The energy ministers of the European Union (EU) have not been able to close an agreement on the limit on the price of gas purchases, which keeps the negotiation open and leaves the decision in the hands of the representatives of the Union at the summit this Wednesday and Thursday.
The countries led by Spain (Greece, Belgium, Poland, Italy or Slovenia) consider that too high a ceiling is “unaffordable”, while others refuse to revise it downwards for fear of damaging the security of supply, such as Germany or the Netherlands. The differences between the two parties have been insurmountable, so the leaders are expected to unblock the situation at the summit.

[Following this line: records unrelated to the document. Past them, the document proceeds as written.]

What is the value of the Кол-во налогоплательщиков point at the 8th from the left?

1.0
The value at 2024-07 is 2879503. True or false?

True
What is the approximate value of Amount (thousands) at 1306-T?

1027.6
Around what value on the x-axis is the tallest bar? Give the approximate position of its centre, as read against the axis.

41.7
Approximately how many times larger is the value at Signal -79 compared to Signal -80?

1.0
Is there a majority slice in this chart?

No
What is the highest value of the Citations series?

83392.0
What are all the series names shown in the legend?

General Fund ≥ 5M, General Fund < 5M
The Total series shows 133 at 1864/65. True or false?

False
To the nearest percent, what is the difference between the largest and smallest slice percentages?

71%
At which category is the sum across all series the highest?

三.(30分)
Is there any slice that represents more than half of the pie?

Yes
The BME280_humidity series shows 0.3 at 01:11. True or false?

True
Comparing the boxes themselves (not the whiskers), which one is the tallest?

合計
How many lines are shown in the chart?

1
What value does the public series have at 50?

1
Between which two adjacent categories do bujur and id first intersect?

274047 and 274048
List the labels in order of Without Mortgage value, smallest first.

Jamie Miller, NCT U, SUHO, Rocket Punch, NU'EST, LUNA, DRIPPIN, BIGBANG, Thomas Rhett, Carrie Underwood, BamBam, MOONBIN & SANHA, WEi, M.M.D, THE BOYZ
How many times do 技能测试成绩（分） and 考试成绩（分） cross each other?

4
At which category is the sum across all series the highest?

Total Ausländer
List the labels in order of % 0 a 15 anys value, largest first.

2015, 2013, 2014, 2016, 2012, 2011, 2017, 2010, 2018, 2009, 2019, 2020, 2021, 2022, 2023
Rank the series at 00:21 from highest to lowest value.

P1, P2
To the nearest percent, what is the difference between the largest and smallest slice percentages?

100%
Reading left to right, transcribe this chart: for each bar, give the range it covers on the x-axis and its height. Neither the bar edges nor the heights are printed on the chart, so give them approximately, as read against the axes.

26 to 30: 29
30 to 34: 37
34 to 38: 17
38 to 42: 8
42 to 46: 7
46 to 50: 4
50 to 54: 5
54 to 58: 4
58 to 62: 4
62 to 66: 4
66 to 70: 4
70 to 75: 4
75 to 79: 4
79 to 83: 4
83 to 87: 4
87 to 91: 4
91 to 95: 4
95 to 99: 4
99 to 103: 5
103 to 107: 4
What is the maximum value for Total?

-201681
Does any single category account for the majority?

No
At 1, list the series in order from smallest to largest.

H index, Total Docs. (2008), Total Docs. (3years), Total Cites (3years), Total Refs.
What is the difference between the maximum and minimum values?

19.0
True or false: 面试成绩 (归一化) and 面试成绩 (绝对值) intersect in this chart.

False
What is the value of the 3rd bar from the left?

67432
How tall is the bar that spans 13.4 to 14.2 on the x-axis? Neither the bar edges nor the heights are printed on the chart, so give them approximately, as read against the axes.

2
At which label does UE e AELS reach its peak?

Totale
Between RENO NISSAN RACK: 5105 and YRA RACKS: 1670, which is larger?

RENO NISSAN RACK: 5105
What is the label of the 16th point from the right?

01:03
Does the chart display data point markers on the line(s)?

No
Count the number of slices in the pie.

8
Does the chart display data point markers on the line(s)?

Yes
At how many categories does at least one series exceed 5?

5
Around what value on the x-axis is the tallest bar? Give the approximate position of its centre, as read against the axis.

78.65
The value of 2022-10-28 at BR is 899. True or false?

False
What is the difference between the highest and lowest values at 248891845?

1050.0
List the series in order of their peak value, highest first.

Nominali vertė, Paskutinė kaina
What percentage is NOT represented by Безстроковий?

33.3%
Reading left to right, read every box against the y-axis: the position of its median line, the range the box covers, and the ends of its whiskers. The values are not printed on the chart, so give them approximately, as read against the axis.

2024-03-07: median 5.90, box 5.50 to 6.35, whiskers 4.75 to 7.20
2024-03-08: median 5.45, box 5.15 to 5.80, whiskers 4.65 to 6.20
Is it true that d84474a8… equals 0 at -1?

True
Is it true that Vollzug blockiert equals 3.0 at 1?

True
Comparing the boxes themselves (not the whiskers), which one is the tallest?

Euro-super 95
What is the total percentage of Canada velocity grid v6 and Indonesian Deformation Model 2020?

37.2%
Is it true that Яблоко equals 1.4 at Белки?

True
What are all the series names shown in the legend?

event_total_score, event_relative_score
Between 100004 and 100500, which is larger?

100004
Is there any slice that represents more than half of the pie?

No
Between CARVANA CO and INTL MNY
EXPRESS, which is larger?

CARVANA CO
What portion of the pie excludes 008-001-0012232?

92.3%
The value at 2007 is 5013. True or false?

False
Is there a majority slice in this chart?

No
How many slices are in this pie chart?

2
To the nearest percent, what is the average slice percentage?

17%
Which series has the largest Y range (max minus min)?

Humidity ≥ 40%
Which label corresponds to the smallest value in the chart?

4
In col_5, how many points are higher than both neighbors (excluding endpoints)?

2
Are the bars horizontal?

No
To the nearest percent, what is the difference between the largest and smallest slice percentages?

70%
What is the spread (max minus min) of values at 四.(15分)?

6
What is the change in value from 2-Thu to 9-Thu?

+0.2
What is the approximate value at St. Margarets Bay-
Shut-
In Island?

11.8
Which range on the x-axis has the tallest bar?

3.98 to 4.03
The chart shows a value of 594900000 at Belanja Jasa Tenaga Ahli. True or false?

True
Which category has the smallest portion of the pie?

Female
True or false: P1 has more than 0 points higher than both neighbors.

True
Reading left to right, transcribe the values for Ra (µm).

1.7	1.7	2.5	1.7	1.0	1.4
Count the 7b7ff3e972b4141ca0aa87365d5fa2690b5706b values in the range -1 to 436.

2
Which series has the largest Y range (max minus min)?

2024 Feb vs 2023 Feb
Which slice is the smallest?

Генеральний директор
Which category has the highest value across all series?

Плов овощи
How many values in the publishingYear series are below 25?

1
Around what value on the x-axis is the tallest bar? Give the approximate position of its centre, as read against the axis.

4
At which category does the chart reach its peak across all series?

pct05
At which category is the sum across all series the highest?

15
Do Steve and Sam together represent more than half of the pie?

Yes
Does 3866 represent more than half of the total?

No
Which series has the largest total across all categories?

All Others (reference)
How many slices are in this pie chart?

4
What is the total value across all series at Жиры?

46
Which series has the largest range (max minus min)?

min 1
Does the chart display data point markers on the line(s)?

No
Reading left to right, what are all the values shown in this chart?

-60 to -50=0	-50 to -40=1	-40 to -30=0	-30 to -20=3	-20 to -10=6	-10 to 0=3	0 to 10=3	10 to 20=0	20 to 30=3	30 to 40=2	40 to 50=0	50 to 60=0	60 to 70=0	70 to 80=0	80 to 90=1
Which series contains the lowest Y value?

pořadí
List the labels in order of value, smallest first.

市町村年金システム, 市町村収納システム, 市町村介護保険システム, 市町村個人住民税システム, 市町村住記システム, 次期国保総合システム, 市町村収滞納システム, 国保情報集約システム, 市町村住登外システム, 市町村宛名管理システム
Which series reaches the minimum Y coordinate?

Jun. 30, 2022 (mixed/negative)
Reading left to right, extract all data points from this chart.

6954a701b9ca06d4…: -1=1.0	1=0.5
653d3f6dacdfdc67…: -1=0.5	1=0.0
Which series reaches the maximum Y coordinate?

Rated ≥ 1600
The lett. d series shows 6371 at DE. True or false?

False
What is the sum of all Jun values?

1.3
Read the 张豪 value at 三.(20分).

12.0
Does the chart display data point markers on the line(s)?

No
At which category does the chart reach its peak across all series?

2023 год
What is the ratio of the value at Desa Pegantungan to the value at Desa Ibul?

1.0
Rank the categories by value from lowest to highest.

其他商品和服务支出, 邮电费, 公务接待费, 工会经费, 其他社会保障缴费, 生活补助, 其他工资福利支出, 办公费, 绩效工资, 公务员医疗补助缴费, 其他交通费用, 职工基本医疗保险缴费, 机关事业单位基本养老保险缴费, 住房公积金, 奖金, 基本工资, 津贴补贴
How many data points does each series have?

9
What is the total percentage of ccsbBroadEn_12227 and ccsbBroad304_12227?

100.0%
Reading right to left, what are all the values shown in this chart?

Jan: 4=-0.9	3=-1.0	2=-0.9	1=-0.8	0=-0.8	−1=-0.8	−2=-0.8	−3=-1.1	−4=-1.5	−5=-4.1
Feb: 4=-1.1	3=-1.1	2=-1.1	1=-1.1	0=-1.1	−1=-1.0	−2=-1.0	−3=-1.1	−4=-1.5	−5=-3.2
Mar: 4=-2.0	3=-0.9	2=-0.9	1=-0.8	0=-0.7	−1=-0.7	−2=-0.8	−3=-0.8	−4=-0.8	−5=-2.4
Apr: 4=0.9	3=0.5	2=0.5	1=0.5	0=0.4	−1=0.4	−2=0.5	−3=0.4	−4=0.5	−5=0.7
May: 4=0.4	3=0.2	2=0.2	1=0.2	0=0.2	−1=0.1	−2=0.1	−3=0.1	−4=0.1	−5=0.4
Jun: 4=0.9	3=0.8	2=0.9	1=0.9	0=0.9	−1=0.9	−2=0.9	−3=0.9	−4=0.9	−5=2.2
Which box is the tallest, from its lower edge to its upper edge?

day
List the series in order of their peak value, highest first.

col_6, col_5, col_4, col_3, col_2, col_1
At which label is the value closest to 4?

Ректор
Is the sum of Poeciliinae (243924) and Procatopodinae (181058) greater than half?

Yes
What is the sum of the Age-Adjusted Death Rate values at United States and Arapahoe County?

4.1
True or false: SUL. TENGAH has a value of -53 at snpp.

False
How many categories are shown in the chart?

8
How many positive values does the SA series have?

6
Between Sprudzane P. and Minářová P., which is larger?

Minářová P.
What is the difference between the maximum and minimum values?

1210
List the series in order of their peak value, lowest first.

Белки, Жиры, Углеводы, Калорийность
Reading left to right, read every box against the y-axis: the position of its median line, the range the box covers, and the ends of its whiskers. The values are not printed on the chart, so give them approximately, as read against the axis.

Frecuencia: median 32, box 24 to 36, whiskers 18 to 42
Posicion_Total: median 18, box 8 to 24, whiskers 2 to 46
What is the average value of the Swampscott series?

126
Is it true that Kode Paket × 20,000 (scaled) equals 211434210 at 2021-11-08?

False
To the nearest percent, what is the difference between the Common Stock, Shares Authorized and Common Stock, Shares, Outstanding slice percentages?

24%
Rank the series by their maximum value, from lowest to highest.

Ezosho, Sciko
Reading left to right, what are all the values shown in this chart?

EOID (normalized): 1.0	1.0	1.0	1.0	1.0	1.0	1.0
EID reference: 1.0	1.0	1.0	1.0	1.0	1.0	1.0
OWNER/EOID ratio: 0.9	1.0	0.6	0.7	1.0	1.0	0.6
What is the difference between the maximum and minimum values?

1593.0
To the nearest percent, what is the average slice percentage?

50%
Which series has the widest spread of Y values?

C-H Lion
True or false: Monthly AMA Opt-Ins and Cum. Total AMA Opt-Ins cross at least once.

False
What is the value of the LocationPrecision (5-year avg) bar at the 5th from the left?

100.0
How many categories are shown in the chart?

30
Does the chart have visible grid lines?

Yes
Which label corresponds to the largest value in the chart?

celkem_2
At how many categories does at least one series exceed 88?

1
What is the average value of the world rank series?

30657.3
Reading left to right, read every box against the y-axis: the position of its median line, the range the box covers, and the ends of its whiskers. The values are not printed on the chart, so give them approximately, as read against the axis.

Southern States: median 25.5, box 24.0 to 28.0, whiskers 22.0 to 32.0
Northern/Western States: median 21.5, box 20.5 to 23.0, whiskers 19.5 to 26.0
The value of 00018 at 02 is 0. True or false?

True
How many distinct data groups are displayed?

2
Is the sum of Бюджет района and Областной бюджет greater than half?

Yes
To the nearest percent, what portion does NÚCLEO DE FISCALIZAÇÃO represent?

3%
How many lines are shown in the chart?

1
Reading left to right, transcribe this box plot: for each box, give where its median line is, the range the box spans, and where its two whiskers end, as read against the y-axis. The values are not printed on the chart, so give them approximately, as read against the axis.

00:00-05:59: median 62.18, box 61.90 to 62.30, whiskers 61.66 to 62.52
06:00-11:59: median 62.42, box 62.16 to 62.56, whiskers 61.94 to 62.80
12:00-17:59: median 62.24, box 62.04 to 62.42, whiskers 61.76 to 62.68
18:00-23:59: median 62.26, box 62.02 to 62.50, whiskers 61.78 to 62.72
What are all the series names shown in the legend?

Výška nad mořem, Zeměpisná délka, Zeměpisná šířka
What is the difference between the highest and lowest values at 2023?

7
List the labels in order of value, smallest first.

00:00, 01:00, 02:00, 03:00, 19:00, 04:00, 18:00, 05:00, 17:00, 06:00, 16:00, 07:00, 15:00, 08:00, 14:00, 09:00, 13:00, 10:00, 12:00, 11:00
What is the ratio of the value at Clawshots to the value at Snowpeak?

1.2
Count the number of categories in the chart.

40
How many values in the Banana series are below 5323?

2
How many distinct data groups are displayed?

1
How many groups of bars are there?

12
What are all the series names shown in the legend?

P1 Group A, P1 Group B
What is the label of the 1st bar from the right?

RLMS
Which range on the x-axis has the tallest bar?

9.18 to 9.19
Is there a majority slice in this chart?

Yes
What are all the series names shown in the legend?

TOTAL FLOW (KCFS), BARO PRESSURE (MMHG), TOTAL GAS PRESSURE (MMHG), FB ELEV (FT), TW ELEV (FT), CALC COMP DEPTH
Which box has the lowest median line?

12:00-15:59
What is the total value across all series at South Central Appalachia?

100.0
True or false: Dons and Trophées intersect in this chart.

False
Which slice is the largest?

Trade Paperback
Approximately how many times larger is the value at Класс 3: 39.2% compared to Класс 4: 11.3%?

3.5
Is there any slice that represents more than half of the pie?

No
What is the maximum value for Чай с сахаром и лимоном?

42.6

The two blocks have held at least three meetings to try to reach an agreement in parallel to the formal meeting in Brussels. Although they have tried to bring their positions closer in these meetings, in the end they have not been flexible enough to reach an agreement.
The German representatives had shown themselves willing to consult, but have finally returned to their initial position. This has caused Germany to reject any cap on gas prices. below 200 euros per megawatt hour (MWh). In fact, in the meetings that will take place this week, Berlin is expected to defend again a “hard” position regarding a high ceiling.
Europe ‘not out of the woods’
The latest proposal that was presented before 7:00 p.m. reduced the level at which the mechanism would be activated to 200 euros per MWh and also required that the price of hydrocarbons in wholesale contracts be at least 35 euros above the average price in the liquefied natural gas (LNG) market for three days.
Teresa Ribera believes that progress has been made in the negotiation
But this approach has been described as “unassumable” by the Spanish Government, a position that other States have joined. Despite everything, the Spanish vice president for the Ecological Transition, Teresa Riberabelieves that progress has been made in the negotiation, but points out that the “most delicate” point that remains open is finding the correct “balance” between the stability of the financial markets and “the price that consumers can pay”.
The energy commissioner kadri simsonhas indicated that the EU is in a “position of relative security”, but the report that the International Energy Agency shows that “Europe is not out of the woods and next year may be even more complicated than this”, so that asked the European capitals to continue advancing in measures to appease the energy crisis.